Because of these issues, humongous object allocations may lead to increased GC pauses. And in the worst case, severe heap fragmentation may result in the JVM crashing with OutOfMemoryError. What is especially confusing in such a situation is that a heap dump generated after OOM may be much smaller than the heap size – again, because of heap fragmentation.

To address the problem with Humongous objects, you can try to increase the heap or tune the GC by increasing the region size with -XX:G1HeapRegionSize so that previous Humongous objects are no longer Humongous and follow the regular allocation path. You may also consider switching to JDK 11 or newer, where Humongous objects are handled better. Ideally, though, you should try to fix the root cause, i.e. change your application code so that it doesn’t allocate big objects in the first place.

For more details about Humongous objects, check out this article.

Heap Size Configuration
The HotSpot JVM stores objects in memory in different formats depending on the maximum heap size that you specify via the -Xmx command line option. When the maximum heap size is less than about 32 gigabytes (the so-called “narrow pointer mode”), ordinary instances have a 12-byte header, arrays have 16-byte headers, and each object pointer takes 4 bytes. Otherwise, i.e. when -Xmx is higher than 32GB (“wide pointer mode”), ordinary instances have 16-byte headers, arrays have 20-byte headers, and each object pointer takes 8 bytes. This is necessary for the JVM to support object addresses in really big heaps. But it means that as soon as your -Xmx value crosses the 32GB threshold, objects in your application suddenly become bigger. It may not be a problem if your application works mostly with big primitive arrays – in this case the effect of increased object headers and pointers is often negligible. However, if your application employs many pointer-intensive data structures such as trees, hash maps, etc., or just has many small objects, your memory consumption may suddenly grow more than 1.5 times! For more information, see Why 35GB Heap is Less Than 32GB When JXRay detects that your application uses wide pointers, it calculates how much memory all your objects would use if you switched to narrow pointers by setting -Xmx below the 32GB threshold. It turns out that sometimes savings are big, and your new used heap size will be well below 32GB. In that case, you may be able to greatly reduce memory consumption by just setting -Xmx=31g or less.
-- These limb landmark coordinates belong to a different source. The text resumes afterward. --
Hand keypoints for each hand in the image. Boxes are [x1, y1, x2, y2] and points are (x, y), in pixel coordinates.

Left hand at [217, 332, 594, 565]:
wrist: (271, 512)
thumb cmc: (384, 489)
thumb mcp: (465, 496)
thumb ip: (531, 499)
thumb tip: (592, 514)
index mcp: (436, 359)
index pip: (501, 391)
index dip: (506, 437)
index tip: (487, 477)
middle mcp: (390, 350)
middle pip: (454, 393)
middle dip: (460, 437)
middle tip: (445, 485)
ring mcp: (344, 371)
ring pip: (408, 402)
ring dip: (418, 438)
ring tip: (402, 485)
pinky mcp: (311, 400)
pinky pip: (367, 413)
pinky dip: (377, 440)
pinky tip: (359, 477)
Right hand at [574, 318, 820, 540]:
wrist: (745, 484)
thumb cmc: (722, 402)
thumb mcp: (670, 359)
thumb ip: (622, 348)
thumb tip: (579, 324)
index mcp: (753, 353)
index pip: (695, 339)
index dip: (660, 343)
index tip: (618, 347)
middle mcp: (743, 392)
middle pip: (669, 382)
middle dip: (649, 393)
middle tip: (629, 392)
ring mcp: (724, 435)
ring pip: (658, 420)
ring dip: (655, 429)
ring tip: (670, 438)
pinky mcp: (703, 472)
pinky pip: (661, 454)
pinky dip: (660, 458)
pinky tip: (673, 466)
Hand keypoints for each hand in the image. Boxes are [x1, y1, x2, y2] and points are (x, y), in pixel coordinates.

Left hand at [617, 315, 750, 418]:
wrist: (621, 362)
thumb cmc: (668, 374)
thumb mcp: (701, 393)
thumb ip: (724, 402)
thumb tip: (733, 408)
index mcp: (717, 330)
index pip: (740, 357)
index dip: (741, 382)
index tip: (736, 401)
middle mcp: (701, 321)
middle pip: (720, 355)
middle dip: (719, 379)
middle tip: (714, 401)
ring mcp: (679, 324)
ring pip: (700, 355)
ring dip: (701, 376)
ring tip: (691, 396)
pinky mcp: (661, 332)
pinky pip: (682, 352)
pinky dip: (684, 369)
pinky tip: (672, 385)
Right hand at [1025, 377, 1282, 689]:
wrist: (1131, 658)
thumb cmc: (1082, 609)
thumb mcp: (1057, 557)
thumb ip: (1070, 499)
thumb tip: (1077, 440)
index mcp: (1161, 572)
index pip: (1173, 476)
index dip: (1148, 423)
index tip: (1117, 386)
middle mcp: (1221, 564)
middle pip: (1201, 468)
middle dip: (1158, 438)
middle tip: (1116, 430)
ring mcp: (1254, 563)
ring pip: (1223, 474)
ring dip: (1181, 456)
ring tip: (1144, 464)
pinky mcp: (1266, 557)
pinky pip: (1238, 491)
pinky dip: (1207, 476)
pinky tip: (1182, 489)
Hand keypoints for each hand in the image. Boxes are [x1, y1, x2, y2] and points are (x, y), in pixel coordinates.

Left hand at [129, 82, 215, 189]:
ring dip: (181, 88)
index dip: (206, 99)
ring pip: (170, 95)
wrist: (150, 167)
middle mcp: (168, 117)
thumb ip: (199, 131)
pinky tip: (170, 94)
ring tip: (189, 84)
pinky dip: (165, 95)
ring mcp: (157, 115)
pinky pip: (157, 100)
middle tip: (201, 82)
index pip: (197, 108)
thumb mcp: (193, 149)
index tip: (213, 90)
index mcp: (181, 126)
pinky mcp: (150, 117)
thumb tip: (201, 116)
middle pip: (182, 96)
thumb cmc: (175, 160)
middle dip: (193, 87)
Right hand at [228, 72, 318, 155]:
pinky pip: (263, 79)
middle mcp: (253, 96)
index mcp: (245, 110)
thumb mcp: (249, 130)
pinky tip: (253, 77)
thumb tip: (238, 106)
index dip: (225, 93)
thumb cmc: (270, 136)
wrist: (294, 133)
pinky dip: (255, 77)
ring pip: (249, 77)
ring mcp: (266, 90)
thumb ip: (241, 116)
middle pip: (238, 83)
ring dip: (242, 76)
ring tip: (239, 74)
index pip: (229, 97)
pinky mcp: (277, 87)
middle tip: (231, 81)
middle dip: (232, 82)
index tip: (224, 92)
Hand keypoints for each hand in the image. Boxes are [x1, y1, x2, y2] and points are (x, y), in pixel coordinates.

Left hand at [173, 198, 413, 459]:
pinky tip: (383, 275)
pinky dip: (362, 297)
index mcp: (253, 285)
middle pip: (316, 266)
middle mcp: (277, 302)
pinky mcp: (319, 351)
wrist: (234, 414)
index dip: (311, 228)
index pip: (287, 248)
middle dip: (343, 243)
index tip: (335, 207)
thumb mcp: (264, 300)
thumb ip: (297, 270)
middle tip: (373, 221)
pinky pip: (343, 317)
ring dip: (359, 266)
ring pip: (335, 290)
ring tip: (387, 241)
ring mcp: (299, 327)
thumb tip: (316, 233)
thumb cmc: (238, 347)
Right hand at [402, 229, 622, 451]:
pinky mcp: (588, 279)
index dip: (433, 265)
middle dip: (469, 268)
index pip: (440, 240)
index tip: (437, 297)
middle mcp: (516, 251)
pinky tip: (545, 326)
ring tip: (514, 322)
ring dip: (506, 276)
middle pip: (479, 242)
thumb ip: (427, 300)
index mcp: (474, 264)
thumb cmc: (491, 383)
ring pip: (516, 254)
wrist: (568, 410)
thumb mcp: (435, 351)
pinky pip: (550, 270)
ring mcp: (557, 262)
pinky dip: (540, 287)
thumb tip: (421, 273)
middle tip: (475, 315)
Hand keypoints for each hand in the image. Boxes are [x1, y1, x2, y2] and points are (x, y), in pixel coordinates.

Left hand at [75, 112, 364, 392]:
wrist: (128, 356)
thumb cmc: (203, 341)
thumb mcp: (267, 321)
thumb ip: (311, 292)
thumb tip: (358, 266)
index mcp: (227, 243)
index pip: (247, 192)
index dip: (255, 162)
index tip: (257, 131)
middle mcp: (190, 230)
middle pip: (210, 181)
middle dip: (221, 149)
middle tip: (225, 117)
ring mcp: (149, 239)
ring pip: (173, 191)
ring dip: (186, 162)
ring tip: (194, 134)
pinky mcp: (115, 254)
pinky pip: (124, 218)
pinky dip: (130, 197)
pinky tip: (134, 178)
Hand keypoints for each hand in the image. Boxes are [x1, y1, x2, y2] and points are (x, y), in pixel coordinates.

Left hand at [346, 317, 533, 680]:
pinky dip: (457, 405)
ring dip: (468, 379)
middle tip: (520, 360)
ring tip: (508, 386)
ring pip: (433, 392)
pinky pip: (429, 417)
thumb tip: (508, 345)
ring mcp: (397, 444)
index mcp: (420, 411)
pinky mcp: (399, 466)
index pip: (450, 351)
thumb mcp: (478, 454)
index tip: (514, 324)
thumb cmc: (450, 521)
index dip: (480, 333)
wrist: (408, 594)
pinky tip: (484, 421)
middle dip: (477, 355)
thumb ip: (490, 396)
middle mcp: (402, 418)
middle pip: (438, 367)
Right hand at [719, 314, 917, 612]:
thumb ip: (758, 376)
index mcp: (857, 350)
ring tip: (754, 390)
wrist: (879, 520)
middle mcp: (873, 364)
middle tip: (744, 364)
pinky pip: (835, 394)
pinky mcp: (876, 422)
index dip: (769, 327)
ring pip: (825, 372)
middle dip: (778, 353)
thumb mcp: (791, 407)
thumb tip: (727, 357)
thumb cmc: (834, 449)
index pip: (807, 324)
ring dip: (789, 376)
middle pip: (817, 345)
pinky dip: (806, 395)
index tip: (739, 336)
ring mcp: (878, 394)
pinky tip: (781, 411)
Keep in mind, however, that the heap dump may not be taken at the moment when your application’s memory utilization is at its peak, and make sure that your new maximum heap size will not cause your application to fail with OutOfMemoryError, or the JVM to run garbage collection too frequently.
Very Long (Over 1000 Elements) Reference Chains

Very long chains of objects can be a problem, in that they are slow to traverse, may result in an extra overhead object per a workload object, etc. If any such chain is detected, it is presented in this section in the standard reverse format.

Thread Stacks

In this section, the stacks for all the threads recorded in the given dump are presented. If one of the threads was caught throwing an OutOfMemoryError, its stack is printed first. For threads with identical thread stacks (this often happens, for example, with listening I/O threads) only one copy of the stack trace is presented. You can still see the names of all the threads with this stack if you click on the header line.

System Properties

This section contains the table that is stored in the system properties of the given heap dump. Its contents are the same that would be returned by System.getProperties() call.